Repeat every line of the data exactly; no picture belongs in the copy.

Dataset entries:
§ §

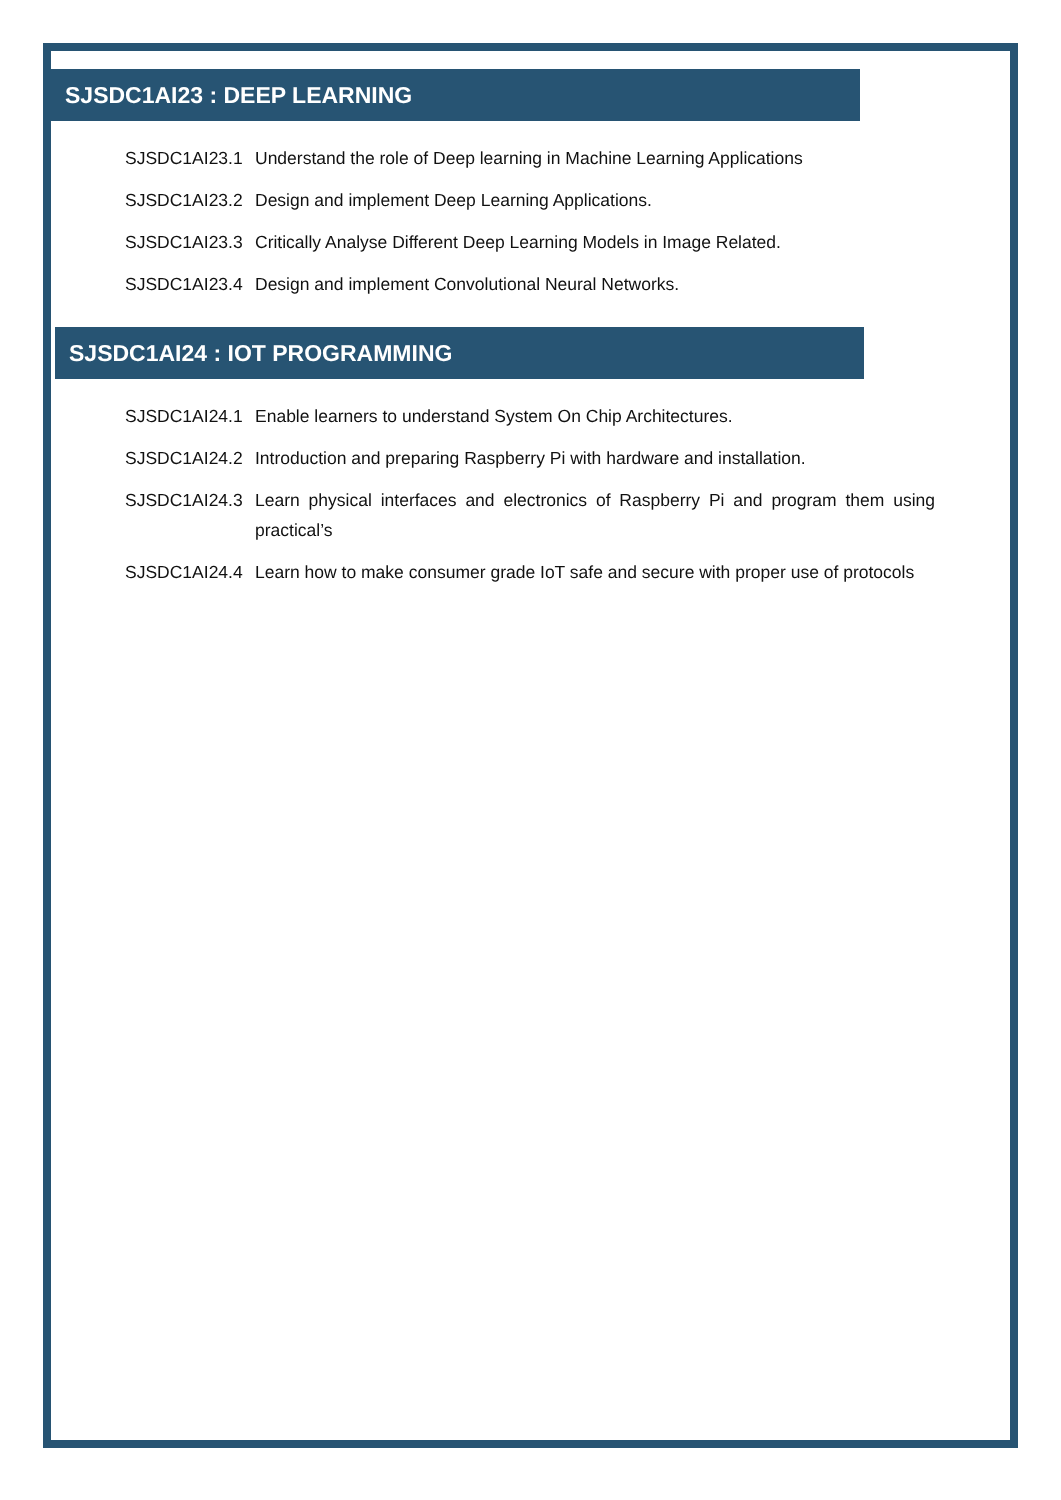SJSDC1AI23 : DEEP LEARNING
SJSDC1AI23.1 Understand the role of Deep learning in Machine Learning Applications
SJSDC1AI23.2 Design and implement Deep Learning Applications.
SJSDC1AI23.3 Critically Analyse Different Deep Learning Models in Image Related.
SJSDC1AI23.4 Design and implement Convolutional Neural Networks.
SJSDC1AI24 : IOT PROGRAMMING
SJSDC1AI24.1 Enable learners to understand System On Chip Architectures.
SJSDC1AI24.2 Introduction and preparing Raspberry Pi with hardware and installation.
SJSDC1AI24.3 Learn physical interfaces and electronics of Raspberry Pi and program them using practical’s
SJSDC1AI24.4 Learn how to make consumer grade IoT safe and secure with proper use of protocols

§ §

> SOLUTION TO THIS PROBLEM:
SJSDC1AI23 : DEEP LEARNING
SJSDC1AI23.1 Understand the role of Deep learning in Machine Learning Applications
SJSDC1AI23.2 Design and implement Deep Learning Applications.
SJSDC1AI23.3 Critically Analyse Different Deep Learning Models in Image Related.
SJSDC1AI23.4 Design and implement Convolutional Neural Networks.
SJSDC1AI24 : IOT PROGRAMMING
SJSDC1AI24.1 Enable learners to understand System On Chip Architectures.
SJSDC1AI24.2 Introduction and preparing Raspberry Pi with hardware and installation.
SJSDC1AI24.3 Learn physical interfaces and electronics of Raspberry Pi and program them using practical’s
SJSDC1AI24.4 Learn how to make consumer grade IoT safe and secure with proper use of protocols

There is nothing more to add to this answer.